Everyone began to tighten the financing conditions, and more and more LTCM copycat funds began to collapse, further increasing the spreads in positions. Then Wall Street smelled blood and began to hedge, standing on the opposite side of the deal from LTCM.
LTCM went bankrupt, the Fed had to cut rates, and Goldman (where I had moved by that time) and others, in fact, had to buy out LTCM positions and reduce risk in order to protect themselves on the instructions of the New York Fed.
Losses exceeding the capital of investors amounted to $ 4 billion. Investors were wiped out and many big banks suffered huge, huge losses.
At that time, it almost brought down the system, hence the need for an emergency Fed cut in 1998, which fueled the dot-com bubble.
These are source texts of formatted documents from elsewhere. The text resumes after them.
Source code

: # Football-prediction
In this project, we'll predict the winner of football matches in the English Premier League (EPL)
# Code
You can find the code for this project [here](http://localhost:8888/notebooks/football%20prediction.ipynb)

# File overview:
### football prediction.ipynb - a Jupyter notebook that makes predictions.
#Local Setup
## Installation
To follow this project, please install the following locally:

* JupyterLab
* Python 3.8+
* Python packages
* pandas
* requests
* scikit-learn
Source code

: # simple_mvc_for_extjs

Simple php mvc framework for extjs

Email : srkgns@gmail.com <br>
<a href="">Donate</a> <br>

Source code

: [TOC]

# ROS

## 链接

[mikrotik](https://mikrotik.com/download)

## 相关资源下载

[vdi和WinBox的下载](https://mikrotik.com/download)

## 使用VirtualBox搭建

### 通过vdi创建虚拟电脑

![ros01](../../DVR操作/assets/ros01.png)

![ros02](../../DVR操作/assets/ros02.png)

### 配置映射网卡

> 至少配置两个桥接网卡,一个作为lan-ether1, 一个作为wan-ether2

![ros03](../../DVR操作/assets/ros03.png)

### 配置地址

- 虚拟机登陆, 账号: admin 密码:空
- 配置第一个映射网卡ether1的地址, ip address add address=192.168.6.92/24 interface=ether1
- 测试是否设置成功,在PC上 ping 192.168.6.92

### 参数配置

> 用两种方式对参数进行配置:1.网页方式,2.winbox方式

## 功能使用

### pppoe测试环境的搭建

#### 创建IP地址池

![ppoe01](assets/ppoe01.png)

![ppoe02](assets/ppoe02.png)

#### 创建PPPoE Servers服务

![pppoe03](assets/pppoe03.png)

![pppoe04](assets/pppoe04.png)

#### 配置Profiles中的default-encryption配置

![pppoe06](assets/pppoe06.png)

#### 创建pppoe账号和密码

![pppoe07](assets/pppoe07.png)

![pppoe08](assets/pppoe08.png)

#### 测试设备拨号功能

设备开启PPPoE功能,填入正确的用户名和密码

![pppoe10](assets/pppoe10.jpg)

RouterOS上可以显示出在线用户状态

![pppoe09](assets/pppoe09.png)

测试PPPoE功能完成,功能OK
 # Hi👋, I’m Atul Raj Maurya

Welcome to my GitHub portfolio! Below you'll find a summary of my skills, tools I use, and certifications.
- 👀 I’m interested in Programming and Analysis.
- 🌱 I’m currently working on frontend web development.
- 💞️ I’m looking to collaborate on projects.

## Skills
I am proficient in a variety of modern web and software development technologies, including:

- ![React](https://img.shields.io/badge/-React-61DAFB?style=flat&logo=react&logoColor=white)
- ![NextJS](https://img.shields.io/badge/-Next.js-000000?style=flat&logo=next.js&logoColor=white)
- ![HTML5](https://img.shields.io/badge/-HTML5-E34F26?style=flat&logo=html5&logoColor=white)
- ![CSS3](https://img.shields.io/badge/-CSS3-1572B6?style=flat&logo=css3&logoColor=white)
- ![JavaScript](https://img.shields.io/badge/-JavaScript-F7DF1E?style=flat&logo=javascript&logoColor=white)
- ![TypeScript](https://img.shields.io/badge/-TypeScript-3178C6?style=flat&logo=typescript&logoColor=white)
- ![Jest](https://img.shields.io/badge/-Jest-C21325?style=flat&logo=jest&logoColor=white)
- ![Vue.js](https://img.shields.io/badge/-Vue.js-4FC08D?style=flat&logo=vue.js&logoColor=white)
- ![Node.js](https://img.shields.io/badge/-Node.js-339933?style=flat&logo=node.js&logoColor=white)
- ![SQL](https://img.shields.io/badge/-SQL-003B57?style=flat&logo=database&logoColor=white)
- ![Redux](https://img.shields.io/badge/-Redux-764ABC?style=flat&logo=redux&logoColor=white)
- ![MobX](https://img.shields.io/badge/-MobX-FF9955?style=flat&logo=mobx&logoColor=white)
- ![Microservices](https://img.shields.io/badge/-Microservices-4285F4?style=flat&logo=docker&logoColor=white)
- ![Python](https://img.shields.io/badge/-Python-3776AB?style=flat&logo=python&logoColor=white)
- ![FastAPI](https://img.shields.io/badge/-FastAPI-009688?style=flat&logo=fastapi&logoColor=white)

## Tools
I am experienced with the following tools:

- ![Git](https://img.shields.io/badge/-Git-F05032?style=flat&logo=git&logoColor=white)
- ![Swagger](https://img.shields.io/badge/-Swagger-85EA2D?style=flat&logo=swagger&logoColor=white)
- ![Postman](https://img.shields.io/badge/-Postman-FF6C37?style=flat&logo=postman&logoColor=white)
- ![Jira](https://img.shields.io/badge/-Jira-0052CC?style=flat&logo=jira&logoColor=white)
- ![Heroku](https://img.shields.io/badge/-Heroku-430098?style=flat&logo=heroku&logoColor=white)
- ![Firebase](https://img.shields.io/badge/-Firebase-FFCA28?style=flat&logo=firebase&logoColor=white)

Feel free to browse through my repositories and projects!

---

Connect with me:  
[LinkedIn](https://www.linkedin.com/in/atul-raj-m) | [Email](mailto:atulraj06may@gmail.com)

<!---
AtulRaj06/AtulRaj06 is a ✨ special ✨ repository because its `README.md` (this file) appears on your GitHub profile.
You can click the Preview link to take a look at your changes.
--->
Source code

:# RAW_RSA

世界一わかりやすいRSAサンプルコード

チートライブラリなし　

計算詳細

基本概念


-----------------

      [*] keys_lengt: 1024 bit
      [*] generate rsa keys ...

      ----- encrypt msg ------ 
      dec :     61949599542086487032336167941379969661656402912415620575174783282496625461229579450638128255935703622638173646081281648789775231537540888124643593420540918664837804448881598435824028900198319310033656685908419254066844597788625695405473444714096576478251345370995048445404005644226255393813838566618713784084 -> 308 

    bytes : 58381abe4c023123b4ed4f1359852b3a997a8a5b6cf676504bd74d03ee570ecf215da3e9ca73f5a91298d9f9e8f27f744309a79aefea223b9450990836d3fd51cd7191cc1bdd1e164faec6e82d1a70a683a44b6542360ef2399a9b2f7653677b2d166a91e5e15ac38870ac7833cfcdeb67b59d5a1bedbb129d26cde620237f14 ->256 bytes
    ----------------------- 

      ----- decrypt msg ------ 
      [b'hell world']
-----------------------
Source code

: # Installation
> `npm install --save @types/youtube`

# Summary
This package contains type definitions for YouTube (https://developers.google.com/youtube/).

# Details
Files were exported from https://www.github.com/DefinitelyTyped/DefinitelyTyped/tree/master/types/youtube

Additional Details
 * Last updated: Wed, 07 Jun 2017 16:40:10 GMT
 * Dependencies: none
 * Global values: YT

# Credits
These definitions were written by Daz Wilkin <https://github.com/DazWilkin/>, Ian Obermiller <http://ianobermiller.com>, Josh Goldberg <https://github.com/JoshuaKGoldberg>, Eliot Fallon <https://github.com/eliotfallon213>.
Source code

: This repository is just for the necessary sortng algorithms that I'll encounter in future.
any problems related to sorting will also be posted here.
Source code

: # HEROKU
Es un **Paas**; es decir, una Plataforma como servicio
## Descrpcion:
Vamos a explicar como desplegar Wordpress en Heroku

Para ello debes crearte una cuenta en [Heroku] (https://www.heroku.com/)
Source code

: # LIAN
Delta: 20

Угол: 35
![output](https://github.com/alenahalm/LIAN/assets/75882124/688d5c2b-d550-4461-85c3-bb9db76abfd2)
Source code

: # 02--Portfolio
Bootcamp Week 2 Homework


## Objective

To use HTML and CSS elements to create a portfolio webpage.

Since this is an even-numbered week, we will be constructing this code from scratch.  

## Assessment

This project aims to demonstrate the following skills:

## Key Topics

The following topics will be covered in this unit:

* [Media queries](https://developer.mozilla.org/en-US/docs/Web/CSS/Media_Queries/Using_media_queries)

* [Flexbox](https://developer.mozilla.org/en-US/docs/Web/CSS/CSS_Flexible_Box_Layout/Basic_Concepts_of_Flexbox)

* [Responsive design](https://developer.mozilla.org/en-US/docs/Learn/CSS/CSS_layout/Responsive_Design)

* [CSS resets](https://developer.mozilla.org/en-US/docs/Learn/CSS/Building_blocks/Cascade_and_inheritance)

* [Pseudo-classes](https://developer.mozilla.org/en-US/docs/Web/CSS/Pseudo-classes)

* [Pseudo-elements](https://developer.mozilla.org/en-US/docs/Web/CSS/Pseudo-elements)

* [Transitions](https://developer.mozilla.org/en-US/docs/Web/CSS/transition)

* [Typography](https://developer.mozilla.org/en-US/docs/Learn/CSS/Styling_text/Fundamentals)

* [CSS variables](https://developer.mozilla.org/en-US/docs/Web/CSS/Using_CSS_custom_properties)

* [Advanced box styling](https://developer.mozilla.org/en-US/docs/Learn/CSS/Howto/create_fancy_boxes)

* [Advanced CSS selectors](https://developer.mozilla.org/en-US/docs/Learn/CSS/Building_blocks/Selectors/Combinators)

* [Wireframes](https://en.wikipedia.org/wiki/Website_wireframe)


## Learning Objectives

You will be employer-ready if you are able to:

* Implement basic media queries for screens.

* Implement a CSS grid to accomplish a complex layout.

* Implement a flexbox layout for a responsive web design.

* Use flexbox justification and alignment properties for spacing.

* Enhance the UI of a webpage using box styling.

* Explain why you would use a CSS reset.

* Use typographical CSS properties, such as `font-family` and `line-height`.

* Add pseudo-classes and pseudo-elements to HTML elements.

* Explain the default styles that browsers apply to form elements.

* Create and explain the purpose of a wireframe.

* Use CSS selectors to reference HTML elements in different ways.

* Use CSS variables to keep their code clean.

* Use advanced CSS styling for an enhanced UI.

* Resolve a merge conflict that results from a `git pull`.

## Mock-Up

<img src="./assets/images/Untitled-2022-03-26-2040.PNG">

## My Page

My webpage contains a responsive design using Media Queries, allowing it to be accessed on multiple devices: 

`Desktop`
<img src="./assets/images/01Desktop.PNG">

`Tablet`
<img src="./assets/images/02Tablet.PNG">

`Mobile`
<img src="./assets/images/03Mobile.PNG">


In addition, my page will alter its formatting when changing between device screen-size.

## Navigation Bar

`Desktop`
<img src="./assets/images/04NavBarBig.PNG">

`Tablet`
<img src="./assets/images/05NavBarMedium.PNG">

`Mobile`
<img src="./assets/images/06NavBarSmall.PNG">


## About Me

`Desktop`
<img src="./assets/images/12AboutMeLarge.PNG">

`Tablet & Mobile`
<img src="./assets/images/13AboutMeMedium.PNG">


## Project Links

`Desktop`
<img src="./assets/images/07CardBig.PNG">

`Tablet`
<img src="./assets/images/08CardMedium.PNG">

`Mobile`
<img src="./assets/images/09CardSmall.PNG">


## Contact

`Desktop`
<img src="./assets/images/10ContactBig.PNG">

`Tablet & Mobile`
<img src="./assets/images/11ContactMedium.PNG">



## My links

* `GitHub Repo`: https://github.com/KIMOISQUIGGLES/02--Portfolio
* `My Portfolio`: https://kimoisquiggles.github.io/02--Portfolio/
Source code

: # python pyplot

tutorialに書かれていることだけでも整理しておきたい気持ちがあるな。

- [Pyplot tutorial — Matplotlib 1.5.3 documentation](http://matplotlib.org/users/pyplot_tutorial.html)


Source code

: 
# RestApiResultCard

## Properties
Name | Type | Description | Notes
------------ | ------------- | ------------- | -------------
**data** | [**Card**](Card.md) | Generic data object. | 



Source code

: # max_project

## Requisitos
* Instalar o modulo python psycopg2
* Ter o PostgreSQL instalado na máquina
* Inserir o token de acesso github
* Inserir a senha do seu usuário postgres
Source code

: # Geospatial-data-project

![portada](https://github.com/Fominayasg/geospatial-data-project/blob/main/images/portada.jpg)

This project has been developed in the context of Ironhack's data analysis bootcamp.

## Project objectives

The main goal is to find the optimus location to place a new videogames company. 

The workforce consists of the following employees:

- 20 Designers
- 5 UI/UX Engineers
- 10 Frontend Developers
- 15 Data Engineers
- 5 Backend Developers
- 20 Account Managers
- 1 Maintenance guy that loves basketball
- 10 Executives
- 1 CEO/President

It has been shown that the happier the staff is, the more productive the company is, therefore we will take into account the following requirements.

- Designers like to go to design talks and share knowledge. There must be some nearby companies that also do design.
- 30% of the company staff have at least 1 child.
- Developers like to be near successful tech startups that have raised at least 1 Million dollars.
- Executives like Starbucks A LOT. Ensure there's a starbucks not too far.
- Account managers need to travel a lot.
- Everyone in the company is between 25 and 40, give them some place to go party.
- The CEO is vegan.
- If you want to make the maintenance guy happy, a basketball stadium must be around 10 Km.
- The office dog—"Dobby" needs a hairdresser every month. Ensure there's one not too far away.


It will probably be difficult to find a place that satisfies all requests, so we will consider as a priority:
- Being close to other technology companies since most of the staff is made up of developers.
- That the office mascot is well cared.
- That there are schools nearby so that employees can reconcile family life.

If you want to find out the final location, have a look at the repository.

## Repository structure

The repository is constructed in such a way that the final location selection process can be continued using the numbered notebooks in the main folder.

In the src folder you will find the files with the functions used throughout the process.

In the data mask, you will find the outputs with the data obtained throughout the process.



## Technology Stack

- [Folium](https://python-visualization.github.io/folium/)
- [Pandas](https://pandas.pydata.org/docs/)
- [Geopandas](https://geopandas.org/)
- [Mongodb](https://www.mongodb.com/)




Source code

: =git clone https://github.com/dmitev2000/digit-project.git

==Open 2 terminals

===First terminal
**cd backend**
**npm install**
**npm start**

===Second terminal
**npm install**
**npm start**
There are many parallels between LTCM and 3AC and the crypto lending markets. CeFi (not DeFi) clearly had one main client - 3AC, the smartest guys in the room. Now it turns out that they were the biggest driver of CeFi's profitability
The market is busy with self-cleaning, there is no Fed in the crypt, but Goldman, FOX and others are trying to take on the role of cleaning up distressed assets, this is how the markets should be effectively cleaned.
This is not the end of CeFi or DeFi, but it will lead to improved risk management and possibly regulation.
The crypto space will learn the key lesson of leverage and liquidity.
After all, macro controls everything, and liquidity is a key macro variable.
Liquidity cycles will occur over time, and people, being people, will find another way to create leverage…
And we will repeat the same thing over and over again in another market indefinitely.
Remember - after LTCM, there was no end for arbitrage, stock trading, bond markets or anything else. This has simply shifted leverage to other sectors of the market, as banks create leverage to make money. It's their only job.